(Beginning of Supplied data)

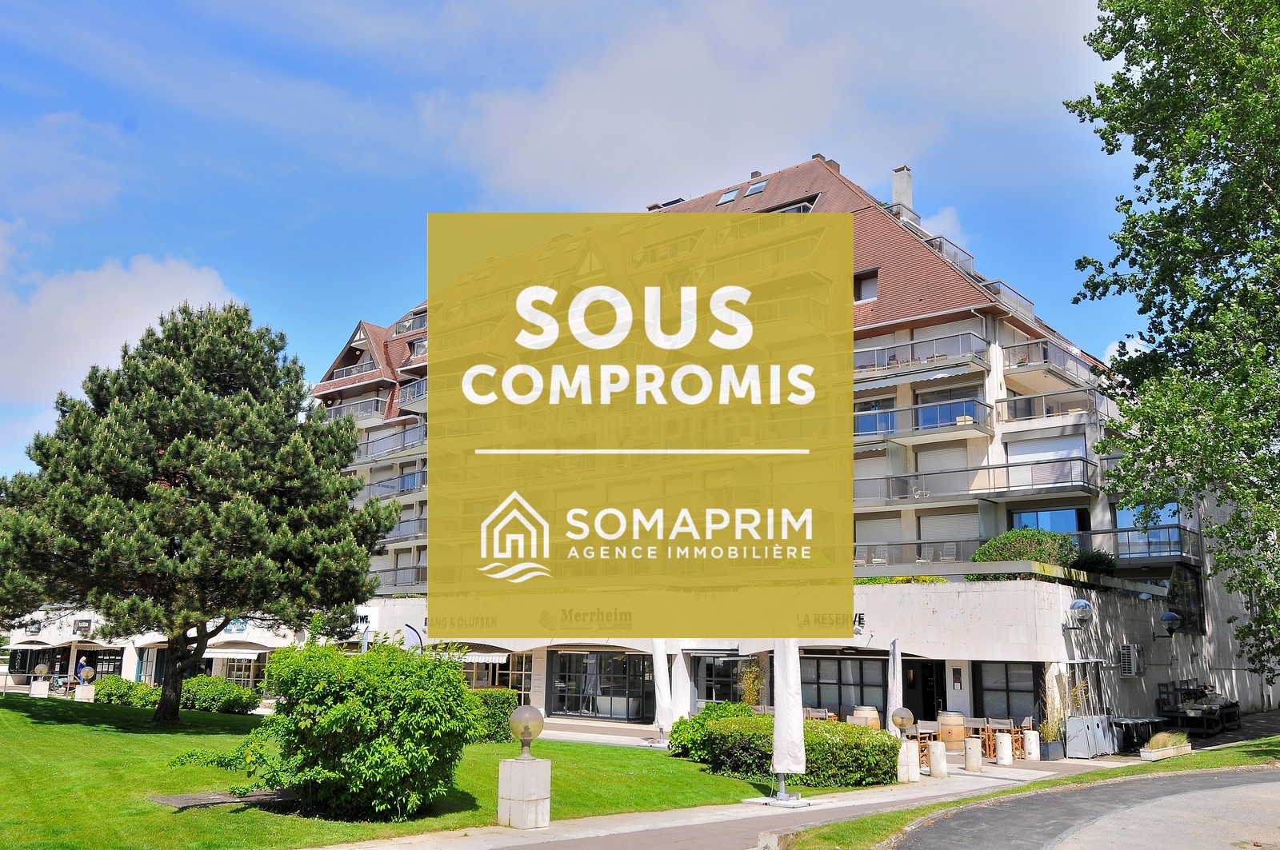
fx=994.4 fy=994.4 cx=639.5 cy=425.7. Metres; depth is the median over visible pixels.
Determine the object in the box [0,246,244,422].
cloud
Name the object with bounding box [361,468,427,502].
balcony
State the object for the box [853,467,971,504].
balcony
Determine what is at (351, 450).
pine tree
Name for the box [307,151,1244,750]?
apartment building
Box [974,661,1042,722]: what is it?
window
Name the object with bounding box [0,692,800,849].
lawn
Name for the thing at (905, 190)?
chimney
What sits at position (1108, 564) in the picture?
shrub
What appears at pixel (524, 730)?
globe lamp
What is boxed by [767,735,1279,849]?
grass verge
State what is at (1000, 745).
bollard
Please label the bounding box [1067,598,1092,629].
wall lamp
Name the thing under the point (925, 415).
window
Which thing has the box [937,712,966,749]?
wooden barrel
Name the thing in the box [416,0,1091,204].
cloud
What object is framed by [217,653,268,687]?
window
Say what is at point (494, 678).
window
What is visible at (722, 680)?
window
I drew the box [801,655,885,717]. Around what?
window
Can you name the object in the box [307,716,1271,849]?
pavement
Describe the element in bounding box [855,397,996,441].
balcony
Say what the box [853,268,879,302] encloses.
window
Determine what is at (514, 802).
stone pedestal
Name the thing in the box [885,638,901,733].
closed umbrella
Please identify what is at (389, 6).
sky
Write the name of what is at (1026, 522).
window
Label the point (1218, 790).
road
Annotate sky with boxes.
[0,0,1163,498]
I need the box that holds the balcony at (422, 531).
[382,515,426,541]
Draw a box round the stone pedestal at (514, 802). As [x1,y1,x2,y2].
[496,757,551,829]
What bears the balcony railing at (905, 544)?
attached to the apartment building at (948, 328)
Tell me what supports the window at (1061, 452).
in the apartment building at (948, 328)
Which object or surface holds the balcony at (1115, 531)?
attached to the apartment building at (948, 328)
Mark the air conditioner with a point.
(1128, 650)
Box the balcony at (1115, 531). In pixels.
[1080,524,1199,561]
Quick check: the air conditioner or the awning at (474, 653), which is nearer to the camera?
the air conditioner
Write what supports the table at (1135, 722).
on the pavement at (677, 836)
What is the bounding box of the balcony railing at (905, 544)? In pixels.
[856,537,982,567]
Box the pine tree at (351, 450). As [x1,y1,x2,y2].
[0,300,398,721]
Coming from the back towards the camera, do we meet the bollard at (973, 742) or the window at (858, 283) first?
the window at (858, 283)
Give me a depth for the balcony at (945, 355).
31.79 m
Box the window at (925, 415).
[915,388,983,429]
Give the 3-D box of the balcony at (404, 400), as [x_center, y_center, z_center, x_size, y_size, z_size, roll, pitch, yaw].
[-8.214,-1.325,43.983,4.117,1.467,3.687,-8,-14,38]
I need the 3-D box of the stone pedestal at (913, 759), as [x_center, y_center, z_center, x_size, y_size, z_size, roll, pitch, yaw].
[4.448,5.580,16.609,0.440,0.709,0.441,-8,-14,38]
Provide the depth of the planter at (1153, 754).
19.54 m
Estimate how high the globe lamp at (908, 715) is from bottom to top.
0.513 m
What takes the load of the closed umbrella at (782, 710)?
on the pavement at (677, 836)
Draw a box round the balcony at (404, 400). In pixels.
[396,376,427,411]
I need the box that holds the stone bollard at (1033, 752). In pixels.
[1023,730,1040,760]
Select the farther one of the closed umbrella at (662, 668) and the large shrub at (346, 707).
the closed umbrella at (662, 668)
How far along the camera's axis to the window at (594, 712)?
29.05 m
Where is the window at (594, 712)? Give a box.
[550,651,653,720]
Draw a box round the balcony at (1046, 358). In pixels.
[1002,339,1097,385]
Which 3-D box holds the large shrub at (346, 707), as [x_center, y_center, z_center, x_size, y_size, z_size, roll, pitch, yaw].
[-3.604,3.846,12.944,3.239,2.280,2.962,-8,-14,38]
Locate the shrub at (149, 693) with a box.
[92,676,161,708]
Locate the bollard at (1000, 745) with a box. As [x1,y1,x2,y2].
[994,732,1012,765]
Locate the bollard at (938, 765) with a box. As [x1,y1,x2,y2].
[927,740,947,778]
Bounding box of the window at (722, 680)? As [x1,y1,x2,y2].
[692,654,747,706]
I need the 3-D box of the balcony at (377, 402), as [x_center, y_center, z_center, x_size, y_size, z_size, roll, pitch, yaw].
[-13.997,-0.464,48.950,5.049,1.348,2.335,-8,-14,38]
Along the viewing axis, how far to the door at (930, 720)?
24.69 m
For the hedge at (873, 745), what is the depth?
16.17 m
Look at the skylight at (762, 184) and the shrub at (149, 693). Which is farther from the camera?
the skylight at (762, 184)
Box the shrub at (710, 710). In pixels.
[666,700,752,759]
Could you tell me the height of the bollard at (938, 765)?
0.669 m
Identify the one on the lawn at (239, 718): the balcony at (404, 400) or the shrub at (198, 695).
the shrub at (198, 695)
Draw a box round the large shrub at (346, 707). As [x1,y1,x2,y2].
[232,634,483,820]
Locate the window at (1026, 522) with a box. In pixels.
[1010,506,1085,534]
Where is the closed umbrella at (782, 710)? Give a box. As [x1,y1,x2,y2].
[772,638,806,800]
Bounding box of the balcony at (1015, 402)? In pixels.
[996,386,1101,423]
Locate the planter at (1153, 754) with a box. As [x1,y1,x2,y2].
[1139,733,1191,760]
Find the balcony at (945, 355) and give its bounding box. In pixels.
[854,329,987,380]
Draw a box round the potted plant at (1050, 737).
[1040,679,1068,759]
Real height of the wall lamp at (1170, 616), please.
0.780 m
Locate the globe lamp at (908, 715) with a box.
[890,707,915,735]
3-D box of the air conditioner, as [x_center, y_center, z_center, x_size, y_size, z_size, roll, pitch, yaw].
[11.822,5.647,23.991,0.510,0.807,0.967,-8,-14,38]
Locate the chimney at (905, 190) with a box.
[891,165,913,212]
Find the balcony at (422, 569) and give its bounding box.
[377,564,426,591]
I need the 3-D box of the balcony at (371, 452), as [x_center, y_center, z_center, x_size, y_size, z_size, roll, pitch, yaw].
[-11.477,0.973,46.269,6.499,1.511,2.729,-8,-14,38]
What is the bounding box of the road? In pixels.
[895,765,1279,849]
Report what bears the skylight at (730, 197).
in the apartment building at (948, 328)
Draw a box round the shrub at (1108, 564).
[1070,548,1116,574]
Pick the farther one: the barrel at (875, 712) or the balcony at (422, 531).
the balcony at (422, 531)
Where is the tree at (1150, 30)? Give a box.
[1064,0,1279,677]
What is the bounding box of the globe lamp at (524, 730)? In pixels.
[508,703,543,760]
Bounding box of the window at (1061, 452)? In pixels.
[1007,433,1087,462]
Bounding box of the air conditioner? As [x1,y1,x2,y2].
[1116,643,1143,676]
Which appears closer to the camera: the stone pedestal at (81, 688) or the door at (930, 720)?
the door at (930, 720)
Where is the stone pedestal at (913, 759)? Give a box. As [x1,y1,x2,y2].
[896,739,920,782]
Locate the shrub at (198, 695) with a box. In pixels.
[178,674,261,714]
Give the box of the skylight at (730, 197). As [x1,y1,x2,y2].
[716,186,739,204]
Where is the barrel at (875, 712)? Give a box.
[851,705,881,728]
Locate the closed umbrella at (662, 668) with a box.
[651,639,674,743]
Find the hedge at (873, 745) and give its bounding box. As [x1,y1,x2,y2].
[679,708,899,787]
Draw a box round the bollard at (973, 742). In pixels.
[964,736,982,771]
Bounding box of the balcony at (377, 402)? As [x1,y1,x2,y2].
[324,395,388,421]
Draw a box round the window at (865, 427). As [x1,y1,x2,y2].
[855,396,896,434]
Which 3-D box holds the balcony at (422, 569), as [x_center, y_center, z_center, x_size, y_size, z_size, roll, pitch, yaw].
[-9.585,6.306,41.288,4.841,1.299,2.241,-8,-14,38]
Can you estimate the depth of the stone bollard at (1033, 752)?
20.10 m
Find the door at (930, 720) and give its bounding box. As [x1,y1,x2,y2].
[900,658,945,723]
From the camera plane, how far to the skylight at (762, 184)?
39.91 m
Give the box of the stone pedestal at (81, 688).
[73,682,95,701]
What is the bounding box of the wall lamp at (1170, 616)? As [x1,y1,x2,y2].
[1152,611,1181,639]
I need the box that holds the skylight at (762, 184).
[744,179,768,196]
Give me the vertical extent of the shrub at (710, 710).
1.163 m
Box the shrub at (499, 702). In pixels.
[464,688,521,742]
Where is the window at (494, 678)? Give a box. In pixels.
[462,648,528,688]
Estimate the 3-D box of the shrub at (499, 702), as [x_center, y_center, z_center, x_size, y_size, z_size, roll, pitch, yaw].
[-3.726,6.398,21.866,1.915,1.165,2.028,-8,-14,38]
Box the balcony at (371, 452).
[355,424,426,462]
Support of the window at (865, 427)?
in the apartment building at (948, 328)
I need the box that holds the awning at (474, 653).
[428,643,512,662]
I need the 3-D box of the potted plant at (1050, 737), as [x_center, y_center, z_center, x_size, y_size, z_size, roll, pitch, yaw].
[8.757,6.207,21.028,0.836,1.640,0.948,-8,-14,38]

(End of Supplied data)

■ Your objective:
Please print exactly the lines from the one containing "Where is the window at (494, 678)?" through the last line of the records, both included, and nothing else.

■ Reply:
Where is the window at (494, 678)? Give a box. In pixels.
[462,648,528,688]
Estimate the 3-D box of the shrub at (499, 702), as [x_center, y_center, z_center, x_size, y_size, z_size, roll, pitch, yaw].
[-3.726,6.398,21.866,1.915,1.165,2.028,-8,-14,38]
Box the balcony at (371, 452).
[355,424,426,462]
Support of the window at (865, 427)?
in the apartment building at (948, 328)
I need the box that holds the awning at (474, 653).
[428,643,512,662]
I need the 3-D box of the potted plant at (1050, 737), as [x_center, y_center, z_center, x_size, y_size, z_size, roll, pitch, yaw].
[8.757,6.207,21.028,0.836,1.640,0.948,-8,-14,38]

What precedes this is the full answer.